*TEXT:*
..............................
BREAKING: Judge Halts Mayor Bloomberg's Taxi Plan

(photo by d-w via Flickr)

(New York, NY -- WNYC) A state supreme court judge has -- at least for now -- brought the city's 5-boro taxi plan to a screeching halt, based on the theory that allowing the state to approve the plan was "an unconstitutional power grab."  The judge acted on a law suit brought by the yellow cab industry.

The plan, set to get underway this month, would have brought street-hail taxi service to northern Manhattan and the outer boros.  The sale of the additional medallions -- essentially, licenses to operate street-hail vehicles -- was to bring over $1 billion to city coffers.  The city has been offering seminars for fleet owners on how to convert outer-boro livery cars to taxis, and even designated a color for the new street hails --"Apple Green."

Supreme Court Judge Arthur Engron, who was a cabbie himself while he was an undergrad at Columbia, wrote in his decision:  “The court has trouble seeing how the provision of taxi service is a matter that can be wrenched from the hands of city government where it has resided for some 75 years. And be handed over to the state.”  He added that the restraining order “seeks to preserve the status quo until a more complete examination of the plaintiffs claim can be made.”

But the city's reaction was swift and scathing.
..............................
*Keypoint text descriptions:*
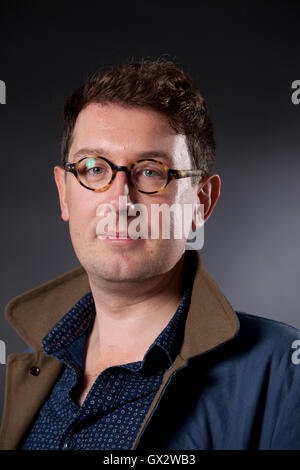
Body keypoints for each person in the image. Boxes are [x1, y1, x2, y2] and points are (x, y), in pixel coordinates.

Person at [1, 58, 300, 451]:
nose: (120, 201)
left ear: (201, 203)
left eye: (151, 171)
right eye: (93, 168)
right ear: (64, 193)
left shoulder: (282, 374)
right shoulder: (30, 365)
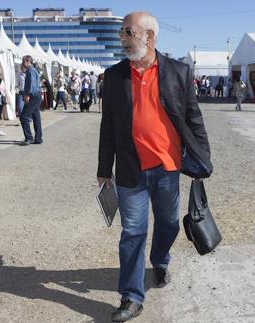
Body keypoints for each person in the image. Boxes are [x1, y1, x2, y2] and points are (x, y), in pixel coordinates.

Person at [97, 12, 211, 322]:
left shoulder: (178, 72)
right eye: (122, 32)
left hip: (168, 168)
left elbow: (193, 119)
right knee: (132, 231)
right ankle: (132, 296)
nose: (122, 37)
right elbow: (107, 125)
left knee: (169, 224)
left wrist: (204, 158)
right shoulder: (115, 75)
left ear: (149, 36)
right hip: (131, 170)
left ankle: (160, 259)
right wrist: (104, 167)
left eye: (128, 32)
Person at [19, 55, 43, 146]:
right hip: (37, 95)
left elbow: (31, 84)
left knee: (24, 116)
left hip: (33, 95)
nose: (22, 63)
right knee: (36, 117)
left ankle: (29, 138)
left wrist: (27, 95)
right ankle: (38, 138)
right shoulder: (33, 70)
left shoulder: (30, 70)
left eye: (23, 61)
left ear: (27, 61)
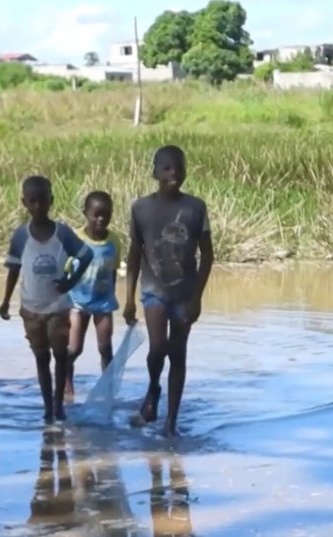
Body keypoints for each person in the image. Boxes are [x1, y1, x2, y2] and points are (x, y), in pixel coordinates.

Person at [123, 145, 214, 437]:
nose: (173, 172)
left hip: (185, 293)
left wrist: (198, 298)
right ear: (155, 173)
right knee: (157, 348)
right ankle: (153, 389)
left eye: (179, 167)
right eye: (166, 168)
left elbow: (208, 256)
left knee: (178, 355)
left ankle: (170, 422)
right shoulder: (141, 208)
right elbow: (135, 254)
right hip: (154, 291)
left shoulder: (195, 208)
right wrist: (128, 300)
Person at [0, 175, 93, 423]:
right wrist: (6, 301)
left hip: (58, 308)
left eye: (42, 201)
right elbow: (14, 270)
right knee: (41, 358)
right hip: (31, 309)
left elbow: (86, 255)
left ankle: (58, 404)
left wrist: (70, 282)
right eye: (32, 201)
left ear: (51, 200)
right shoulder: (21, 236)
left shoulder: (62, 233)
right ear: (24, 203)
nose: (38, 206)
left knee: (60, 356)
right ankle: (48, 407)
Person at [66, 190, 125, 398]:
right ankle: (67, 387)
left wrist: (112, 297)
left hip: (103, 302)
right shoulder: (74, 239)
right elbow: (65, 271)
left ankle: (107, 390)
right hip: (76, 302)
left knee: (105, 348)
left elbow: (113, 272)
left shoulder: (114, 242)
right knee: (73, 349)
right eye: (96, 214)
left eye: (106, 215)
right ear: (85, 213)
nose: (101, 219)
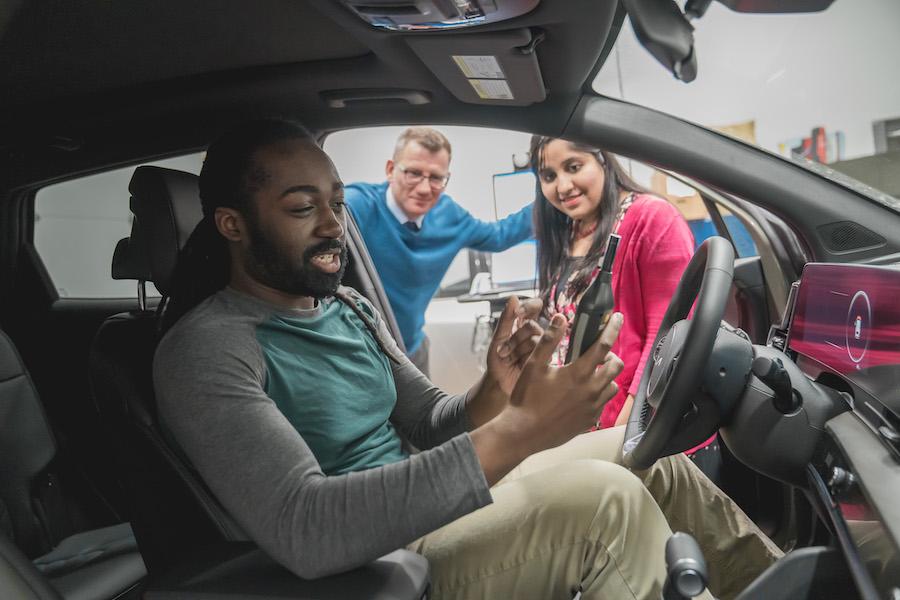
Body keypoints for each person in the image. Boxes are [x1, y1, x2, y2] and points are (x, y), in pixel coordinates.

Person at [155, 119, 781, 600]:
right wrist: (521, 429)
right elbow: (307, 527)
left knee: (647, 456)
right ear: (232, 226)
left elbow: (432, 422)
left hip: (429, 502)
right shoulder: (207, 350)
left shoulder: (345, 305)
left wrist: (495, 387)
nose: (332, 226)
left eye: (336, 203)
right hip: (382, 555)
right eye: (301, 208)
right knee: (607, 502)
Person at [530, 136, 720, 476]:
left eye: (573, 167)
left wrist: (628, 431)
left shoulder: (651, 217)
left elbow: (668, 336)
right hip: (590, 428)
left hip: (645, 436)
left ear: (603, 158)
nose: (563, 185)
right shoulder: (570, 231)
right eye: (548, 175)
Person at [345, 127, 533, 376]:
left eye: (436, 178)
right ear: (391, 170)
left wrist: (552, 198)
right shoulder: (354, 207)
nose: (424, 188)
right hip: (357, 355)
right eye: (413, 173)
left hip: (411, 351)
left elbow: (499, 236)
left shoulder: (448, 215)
..............................
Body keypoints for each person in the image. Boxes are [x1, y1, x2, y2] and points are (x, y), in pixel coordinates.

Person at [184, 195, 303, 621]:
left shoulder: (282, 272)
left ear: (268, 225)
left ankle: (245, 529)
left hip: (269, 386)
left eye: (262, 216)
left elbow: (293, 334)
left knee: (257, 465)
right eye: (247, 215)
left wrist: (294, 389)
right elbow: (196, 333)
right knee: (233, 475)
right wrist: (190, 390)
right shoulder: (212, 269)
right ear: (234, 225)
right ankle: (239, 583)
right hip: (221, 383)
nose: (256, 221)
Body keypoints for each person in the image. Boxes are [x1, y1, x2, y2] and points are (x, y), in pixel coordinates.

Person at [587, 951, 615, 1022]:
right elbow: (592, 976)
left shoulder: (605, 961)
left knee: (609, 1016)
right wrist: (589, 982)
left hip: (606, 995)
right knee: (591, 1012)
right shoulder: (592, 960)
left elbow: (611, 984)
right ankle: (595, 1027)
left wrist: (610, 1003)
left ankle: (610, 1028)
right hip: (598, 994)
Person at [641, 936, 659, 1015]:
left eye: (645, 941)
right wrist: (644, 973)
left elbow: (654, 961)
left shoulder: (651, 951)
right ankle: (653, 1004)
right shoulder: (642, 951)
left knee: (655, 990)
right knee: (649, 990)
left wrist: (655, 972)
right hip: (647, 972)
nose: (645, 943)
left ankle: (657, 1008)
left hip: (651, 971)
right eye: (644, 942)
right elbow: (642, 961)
..............................
*TASK GOAL:* Could you continue the article about the judge halting the taxi plan, picking up right after its last sentence, "But the city's reaction was swift and scathing."?

*ANSWER SPACE:*
Corporation Counsel Michael A. Cardozo, NYC's top lawyer, said, "We are deeply disappointed by today's decision.  We think the court was mistaken in its analysis and are exploring our appellate options.  We intend to so do expeditiously, so that we can proceed with this important new initiative.  The program is geared to providing improved transportation options to segments of the City which are now woefully underserved.  In addition, because we are enjoined from issuing additional medallions, we are prevented from proceeding with a program which will provide significant benefits to the disabled and garner the City approximately $1 billion in critically needed revenues."

The medallion industry has bitterly fought the Bloomberg plan, hiring consultants, organizing opposition rallies and threatening to litigate. The industry complained that allowing cars other than yellow taxis to pick up street hails would devalue the billion dollar medallion industry because for more than 80 years only they enjoyed that right.

One of the plaintiffs, the fleet group the Metropolitan Taxicab Board of Trade, is celebrating the Judge’s decision. Spokesman Michael Woloz said “By preventing the Taxi and Limousine Commission from issuing any outer borough street hail permits the court has prevented a trampling of the NY State constitution as well as an economic disaster from taxi owners and drivers who invested their life savings into what they regarded as the American dream—the taxi medallion. "

TLC Commissioner David Yassky called the last minute decision "unfortunate."

“We share the disappointment of the 80% of new Yorkers who live and work outside Manhattan and are waiting for safe, legal and reliable taxi service as well as the thousands of livery drivers who stand ready to provide that service," Yassky said.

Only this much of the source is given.